Non-Asymptotic Convergence of Discrete Diffusion Models: Masked and Random Walk dynamics
Giovanni Conforti, Alain Durmus, Le-Tuyet-Nhi Pham, Gael Raoul
TL;DR
This work develops a unified, non-asymptotic theory for discrete diffusion models operating on both finite and countably infinite state spaces. By modeling the forward noising dynamics as continuous-time Markov chains and expressing backward dynamics through discrete scores, the authors derive sharp KL and total-variation bounds for three DDMs: random walk on Z^d_m, masked diffusion on Z^d_m, and biased random walk on N^d. A key novelty is the score-monotonicity analysis along the backward dynamics, enabling error decompositions that avoid bounded-score assumptions and yield near-linear complexity in the dimension (up to logarithmic factors). The paper also introduces early-stopping schemes to relax regularity requirements, yielding robust convergence guarantees in practice.
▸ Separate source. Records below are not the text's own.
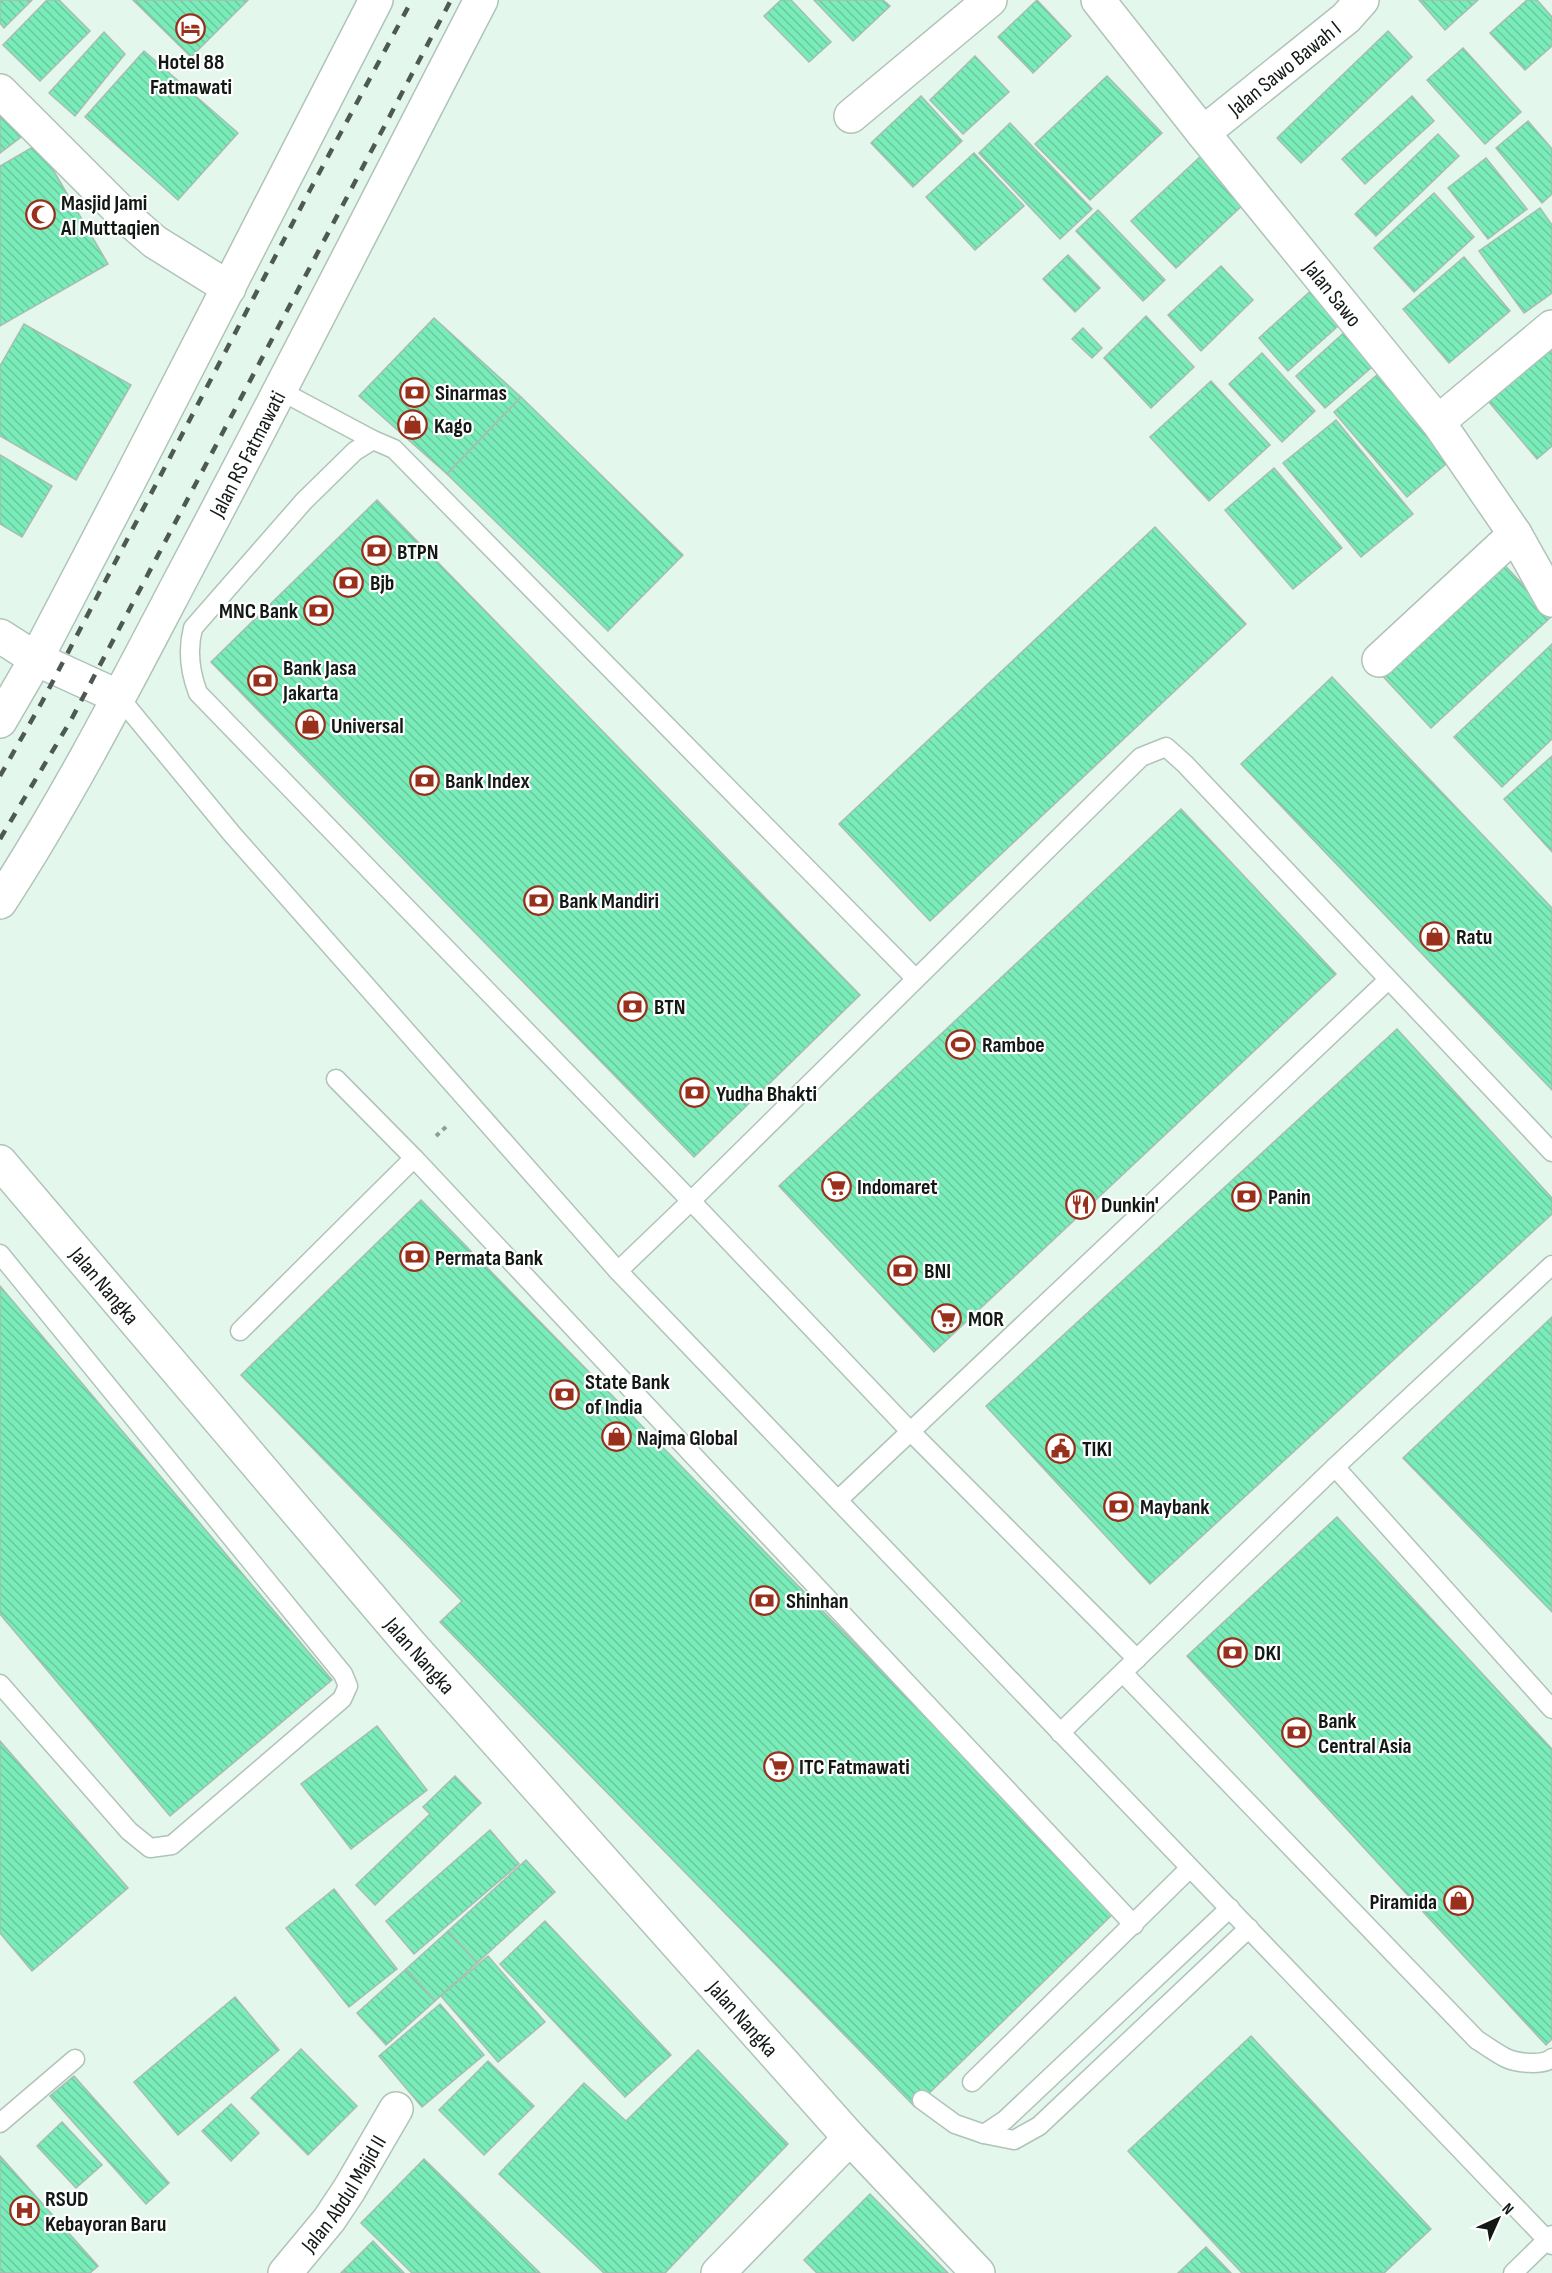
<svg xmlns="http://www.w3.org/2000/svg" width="1552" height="2273" viewBox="0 0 1552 2273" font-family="'Sofia Sans Condensed',sans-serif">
<defs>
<pattern id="building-back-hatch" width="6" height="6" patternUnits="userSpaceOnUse" patternTransform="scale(1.5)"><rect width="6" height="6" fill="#79ecb9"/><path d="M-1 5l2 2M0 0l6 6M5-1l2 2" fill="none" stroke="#68ca9e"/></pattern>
</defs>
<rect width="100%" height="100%" fill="#e3f7ed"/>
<!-- building -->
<g fill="url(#building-back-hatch)" stroke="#a9bcb2" stroke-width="1.5">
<polygon points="0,0 32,0 4,28 0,23"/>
<polygon points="47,0 59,0 90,31 40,81 3,45"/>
<polygon points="133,0 248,0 191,57"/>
<polygon points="781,0 791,0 831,42 809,62 764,16"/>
<polygon points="814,0 883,0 890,6 853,41"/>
<polygon points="1037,0 1071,36 1033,73 998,37"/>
<polygon points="1419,0 1478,0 1445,30"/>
<polygon points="1527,0 1537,0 1552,17 1552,46 1525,70 1490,33"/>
<polygon points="1388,31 1412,57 1301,163 1277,138"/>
<polygon points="104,32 125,54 75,116 49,93"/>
<polygon points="1463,48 1521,112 1485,144 1427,80"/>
<polygon points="144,51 238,133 178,200 85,117"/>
<polygon points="975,56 1009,92 963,134 930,100"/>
<polygon points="1107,76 1162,133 1090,200 1035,144"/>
<polygon points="921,96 962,141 913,187 871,143"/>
<polygon points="1412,96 1434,121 1365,184 1342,159"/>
<polygon points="0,100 25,134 0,153"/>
<polygon points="1528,121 1552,149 1552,194 1542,203 1496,148"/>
<polygon points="1010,123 1092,209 1060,239 979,153"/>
<polygon points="1438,134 1459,156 1376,236 1355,214"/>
<polygon points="38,144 108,264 0,326 0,166"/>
<polygon points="974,153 1024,206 975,250 926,197"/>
<polygon points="1202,155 1247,201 1176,268 1131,221"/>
<polygon points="1486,158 1527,209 1488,239 1448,188"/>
<polygon points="1434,193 1474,237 1414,292 1374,248"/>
<polygon points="1540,208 1552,225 1552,293 1524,313 1479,251"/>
<polygon points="1098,210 1165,280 1143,301 1076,231"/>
<polygon points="1068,255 1100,288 1075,312 1043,279"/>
<polygon points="1464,257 1510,311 1449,363 1403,309"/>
<polygon points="1221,266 1253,300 1201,351 1168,315"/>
<polygon points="1317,285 1347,318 1288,371 1259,338"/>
<polygon points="1146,316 1194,367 1151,408 1104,358"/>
<polygon points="434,318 521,397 447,474 359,396"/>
<polygon points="24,324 131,385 76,480 0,436 0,366"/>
<polygon points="1083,328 1102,348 1092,358 1072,339"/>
<polygon points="1349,328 1379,361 1325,408 1296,376"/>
<polygon points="1552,349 1552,446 1537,459 1489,402"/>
<polygon points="1262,353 1315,411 1282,442 1229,384"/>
<polygon points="1378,374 1452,459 1407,497 1334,412"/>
<polygon points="1211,381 1270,445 1209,501 1150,437"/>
<polygon points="521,397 683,555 608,631 447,474"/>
<polygon points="1336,420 1413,514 1361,557 1283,463"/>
<polygon points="0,455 52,486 22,537 0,524"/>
<polygon points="1274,468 1342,548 1293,589 1225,510"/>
<polygon points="377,500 860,995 694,1157 211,662"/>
<polygon points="1155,527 1246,624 930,921 839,824"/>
<polygon points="1499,559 1552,616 1431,728 1378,671"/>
<polygon points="1552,644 1552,739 1502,787 1454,737"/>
<polygon points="1332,677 1552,908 1552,1090 1241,764"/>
<polygon points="1552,756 1552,852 1504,799"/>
<polygon points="1181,809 1336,974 934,1352 779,1186"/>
<polygon points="1397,1029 1552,1198 1552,1214 1150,1584 986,1406"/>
<polygon points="421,1200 1116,1911 915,2107 440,1622 462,1601 241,1375"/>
<polygon points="0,1286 332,1680 170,1816 0,1614"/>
<polygon points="1552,1317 1552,1612 1403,1458"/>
<polygon points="1337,1517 1552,1749 1552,2039 1546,2045 1187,1656"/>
<polygon points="377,1726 427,1790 351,1849 301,1784"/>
<polygon points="0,1741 128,1888 32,1971 0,1933"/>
<polygon points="455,1776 481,1803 375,1905 356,1885 430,1814 423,1807"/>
<polygon points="490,1830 519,1864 414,1954 386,1921"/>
<polygon points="526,1860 555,1892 477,1963 448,1931"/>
<polygon points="334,1889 397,1969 349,2007 286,1928"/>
<polygon points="545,1921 671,2055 625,2097 500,1964"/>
<polygon points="448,1931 477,1963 435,2001 406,1969"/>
<polygon points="488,1956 545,2022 498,2062 441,1996"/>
<polygon points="406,1969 435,2001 386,2045 357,2013"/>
<polygon points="235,1997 279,2050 178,2135 134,2082"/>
<polygon points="440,2004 484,2055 422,2107 379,2056"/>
<polygon points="1251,2036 1431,2229 1384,2273 1242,2273 1128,2151"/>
<polygon points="301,2049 357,2106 308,2155 251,2098"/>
<polygon points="698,2050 788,2144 665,2273 604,2273 499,2174 584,2083 626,2121"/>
<polygon points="488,2061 534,2106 484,2155 439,2110"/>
<polygon points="74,2076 169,2183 146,2204 50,2096"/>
<polygon points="231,2104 259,2133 231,2161 202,2131"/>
<polygon points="62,2122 102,2165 76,2188 37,2146"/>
<polygon points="0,2156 98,2266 90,2273 0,2273"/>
<polygon points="424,2159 540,2273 412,2273 361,2223"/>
<polygon points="870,2194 948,2273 817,2273 804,2260"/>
<polygon points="373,2241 404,2273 341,2273"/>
<polygon points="1206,2247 1231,2273 1178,2273"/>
</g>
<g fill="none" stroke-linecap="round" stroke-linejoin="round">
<defs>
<g id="lane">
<polyline points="281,391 373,440"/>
<polyline points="119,697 232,834 618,1271 1552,2245"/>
<path d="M915 978 394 449 373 440 355 451 304 501 193 628C187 651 190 672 198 693L691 1201 910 1431 1137 1659"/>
<polyline points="336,1079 414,1158 1134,1925"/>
<polyline points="0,1254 343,1674 348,1686 342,1699 172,1845 150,1848 129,1831 0,1684"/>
<polyline points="618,1271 691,1201 1141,757 1166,747 1185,764 1552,1152"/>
<polyline points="240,1331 414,1158"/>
<polyline points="1335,1467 1552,1709"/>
<polyline points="838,1500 1388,980"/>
<path d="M1123 1673 1477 2040C1487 2046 1496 2053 1506 2058 1516 2063 1543 2066 1552 2058"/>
<polyline points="1060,1733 1335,1467 1552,1265"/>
<polyline points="972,2082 1190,1868"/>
<polyline points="922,2100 955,2124 984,2134 1014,2140 1039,2126 1249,1928"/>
<polyline points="0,2123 75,2059"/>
<polyline points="984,2134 1005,2120 1230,1908"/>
<polyline points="1513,2273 1552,2235"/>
</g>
<g id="street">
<path id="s1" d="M1098 0 1203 133 1438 422 1515 534 1552 600"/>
<polyline points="0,91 125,216 155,242 229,288"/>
<polyline points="851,116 990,0"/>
<path id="s2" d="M1203 133 1346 18 1362 0"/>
<polyline points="1438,422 1552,327"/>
<polyline points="1379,660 1515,534"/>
<path id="s3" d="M0 1162 409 1643 850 2138 978 2273"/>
<path id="s4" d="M285 2273 329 2220 349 2190 396 2109"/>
<polyline points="718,2273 850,2138"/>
</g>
<polyline id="secondary" points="0,636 36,659 119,697"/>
<g id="primary">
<polyline points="0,721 36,659 129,481 376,0"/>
<path id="s5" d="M0 902C67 799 124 688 181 579 283 387 381 193 481 0"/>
</g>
</defs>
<!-- lane casing -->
<use href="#lane" stroke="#b0c3b9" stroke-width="21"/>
<!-- street casing -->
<use href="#street" stroke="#b0c3b9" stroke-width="36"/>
<!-- secondary casing -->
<use href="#secondary" stroke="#b0c3b9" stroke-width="36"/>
<!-- primary casing -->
<use href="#primary" stroke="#b0c3b9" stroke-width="36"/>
<!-- path -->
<polyline stroke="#8e9d95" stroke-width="4" stroke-dasharray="4.5 4.5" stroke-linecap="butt" points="436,1136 448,1125"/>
<!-- lane -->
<use href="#lane" stroke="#fff" stroke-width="18"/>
<!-- street -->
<use href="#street" stroke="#fff" stroke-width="33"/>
<!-- secondary -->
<use href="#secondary" stroke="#fff" stroke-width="33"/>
<!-- primary -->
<use href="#primary" stroke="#fff" stroke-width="33"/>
<!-- rail -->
<g stroke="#4e5953" stroke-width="4.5" stroke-dasharray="10 10" stroke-linecap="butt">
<polyline points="0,776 42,702 310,190 412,0"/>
<polyline points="0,839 71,720 451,0"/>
</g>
</g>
<!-- icons -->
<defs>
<symbol id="hotel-ring" viewBox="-11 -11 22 22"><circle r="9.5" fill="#fff" stroke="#99301b" stroke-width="1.5"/><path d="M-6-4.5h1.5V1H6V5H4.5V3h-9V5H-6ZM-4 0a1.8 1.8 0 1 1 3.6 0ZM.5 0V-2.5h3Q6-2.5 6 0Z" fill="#99301b"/></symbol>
<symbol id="mosque-ring" viewBox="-11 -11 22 22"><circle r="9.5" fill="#fff" stroke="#99301b" stroke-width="1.5"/><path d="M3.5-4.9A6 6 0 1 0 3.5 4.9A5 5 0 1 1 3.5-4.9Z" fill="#99301b"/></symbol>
<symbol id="bank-ring" viewBox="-11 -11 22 22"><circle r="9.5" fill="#fff" stroke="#99301b" stroke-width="1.5"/><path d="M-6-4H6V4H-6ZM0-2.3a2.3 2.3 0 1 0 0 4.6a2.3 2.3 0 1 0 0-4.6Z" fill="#99301b"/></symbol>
<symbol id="shop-ring" viewBox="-11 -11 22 22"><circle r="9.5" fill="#fff" stroke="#99301b" stroke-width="1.5"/><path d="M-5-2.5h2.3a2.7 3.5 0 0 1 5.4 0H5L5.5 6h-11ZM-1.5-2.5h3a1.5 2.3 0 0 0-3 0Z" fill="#99301b"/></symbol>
<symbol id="stadium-ring" viewBox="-11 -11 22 22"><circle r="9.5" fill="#fff" stroke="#99301b" stroke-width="1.5"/><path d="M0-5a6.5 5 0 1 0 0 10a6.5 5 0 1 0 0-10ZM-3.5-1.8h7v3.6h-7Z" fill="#99301b"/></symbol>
<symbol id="supermarket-ring" viewBox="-11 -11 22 22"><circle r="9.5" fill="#fff" stroke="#99301b" stroke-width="1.5"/><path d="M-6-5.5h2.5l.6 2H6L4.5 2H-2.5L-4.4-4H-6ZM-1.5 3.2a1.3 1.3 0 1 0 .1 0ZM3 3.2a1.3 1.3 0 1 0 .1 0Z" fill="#99301b"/></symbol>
<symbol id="restaurant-ring" viewBox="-11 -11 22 22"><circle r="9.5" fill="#fff" stroke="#99301b" stroke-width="1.5"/><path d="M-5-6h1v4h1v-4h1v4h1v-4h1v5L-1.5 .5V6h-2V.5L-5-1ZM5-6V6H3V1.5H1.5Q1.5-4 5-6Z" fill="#99301b"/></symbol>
<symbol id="civic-ring" viewBox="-11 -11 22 22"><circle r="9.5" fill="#fff" stroke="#99301b" stroke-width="1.5"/><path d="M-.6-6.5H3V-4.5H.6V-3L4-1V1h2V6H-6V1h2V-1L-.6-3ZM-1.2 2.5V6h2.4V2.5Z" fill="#99301b"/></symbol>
<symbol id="hospital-ring" viewBox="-11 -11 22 22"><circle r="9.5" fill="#fff" stroke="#99301b" stroke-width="1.5"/><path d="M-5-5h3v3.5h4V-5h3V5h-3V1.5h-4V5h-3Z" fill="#99301b"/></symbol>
</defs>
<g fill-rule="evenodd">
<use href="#hotel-ring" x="174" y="12" width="33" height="33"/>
<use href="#mosque-ring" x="24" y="198" width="33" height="33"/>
<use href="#bank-ring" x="398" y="376" width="33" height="33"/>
<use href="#shop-ring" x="396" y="408" width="33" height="33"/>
<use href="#bank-ring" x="360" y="534" width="33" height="33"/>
<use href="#bank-ring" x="332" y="566" width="33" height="33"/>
<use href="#bank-ring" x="302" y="594" width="33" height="33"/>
<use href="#bank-ring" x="246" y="664" width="33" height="33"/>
<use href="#shop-ring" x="294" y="708" width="33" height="33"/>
<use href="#bank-ring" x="408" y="764" width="33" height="33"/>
<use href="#bank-ring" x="522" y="884" width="33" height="33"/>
<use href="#shop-ring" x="1418" y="920" width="33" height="33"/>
<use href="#bank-ring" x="616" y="990" width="33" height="33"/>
<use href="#stadium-ring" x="944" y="1028" width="33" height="33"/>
<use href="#bank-ring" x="678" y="1076" width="33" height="33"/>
<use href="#supermarket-ring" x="820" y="1170" width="33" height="33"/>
<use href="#bank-ring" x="1230" y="1180" width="33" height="33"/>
<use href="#restaurant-ring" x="1064" y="1188" width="33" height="33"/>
<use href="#bank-ring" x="398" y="1240" width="33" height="33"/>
<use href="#bank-ring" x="886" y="1254" width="33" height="33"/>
<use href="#supermarket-ring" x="930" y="1302" width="33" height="33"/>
<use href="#bank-ring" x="548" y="1378" width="33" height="33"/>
<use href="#shop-ring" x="600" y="1420" width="33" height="33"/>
<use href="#civic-ring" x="1044" y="1432" width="33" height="33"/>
<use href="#bank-ring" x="1102" y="1490" width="33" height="33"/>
<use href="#bank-ring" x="748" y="1584" width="33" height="33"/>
<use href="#bank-ring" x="1216" y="1636" width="33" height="33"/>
<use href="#bank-ring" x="1280" y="1716" width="33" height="33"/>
<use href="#supermarket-ring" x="762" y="1750" width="33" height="33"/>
<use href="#shop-ring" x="1442" y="1884" width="33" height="33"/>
<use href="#hospital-ring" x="8" y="2194" width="33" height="33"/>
</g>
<g text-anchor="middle" stroke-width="4.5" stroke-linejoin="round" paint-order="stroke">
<!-- poi labels -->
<g font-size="22" font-weight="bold" fill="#121915" stroke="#fff" text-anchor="start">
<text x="191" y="69" text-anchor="middle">Hotel 88<tspan x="191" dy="25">Fatmawati</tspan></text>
<text x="61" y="210">Masjid Jami<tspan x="61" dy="25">Al Muttaqien</tspan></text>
<text x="435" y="400">Sinarmas</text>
<text x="434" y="433">Kago</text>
<text x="397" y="559">BTPN</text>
<text x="370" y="590">Bjb</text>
<text x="298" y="618" text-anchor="end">MNC Bank</text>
<text x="283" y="675">Bank Jasa<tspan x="283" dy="25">Jakarta</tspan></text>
<text x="331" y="733">Universal</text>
<text x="445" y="788">Bank Index</text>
<text x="559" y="908">Bank Mandiri</text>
<text x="1456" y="944">Ratu</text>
<text x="654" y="1014">BTN</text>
<text x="982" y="1052">Ramboe</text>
<text x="716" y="1101">Yudha Bhakti</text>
<text x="857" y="1194">Indomaret</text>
<text x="1268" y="1204">Panin</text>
<text x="1101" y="1212">Dunkin'</text>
<text x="435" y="1265">Permata Bank</text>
<text x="924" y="1278">BNI</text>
<text x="968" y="1326">MOR</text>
<text x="585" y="1389">State Bank<tspan x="585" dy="25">of India</tspan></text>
<text x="637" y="1445">Najma Global</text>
<text x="1082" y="1456">TIKI</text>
<text x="1140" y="1514">Maybank</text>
<text x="786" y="1608">Shinhan</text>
<text x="1254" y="1660">DKI</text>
<text x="1318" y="1728">Bank<tspan x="1318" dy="25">Central Asia</tspan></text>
<text x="799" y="1774">ITC Fatmawati</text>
<text x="1437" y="1909" text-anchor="end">Piramida</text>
<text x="45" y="2206">RSUD<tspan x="45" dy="25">Kebayoran Baru</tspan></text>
</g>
<!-- street labels -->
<g font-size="22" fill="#121915" stroke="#fff">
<text dy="8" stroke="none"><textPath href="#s2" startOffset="104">Jalan Sawo Bawah I</textPath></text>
<text dy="8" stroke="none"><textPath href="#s1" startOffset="376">Jalan Sawo</textPath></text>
<text dy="8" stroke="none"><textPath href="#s5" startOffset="512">Jalan RS Fatmawati</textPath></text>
<text dy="8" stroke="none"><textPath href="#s3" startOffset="162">Jalan Nangka</textPath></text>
<text dy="8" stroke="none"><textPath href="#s3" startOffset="648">Jalan Nangka</textPath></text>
<text dy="8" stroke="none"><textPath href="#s3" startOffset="1134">Jalan Nangka</textPath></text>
<text dy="8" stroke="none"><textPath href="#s4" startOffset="99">Jalan Abdul Majid II</textPath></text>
</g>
</g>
<!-- north arrow -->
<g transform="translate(1498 2219) rotate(45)" stroke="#ffffff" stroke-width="4.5" paint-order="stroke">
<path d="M0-4.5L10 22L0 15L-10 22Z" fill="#121915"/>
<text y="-9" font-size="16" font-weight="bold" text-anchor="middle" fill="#121915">N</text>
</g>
</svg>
Overall, the results provide a principled, scalable framework for discrete diffusion modeling with rigorous non-asymptotic guarantees.
Abstract
Diffusion models for continuous state spaces based on Gaussian noising processes are now relatively well understood, as many works have focused on their theoretical analysis. In contrast, results for diffusion models on discrete state spaces remain limited and pose significant challenges, particularly due to their combinatorial structure and their more recent introduction in generative modelling. In this work, we establish new and sharp convergence guarantees for three popular discrete diffusion models (DDMs). Two of these models are designed for finite state spaces and are based respectively on the random walk and the masking process. The third DDM we consider is defined on the countably infinite space $\mathbb{N}^d$ and uses a drifted random walk as its forward process. For each of these models, the backward process can be characterized by a discrete score function that can, in principle, be estimated. However, even with perfect access to these scores, simulating the exact backward process is infeasible, and one must rely on approximations. In this work, we study Euler-type approximations and establish convergence bounds in both Kullback-Leibler divergence and total variation distance for the resulting models, under minimal assumptions on the data distribution. In particular, we show that the computational complexity of each method scales linearly in the dimension, up to logarithmic factors. Furthermore, to the best of our knowledge, this study provides the first non-asymptotic convergence guarantees for these noising processes that do not rely on boundedness assumptions on the estimated score.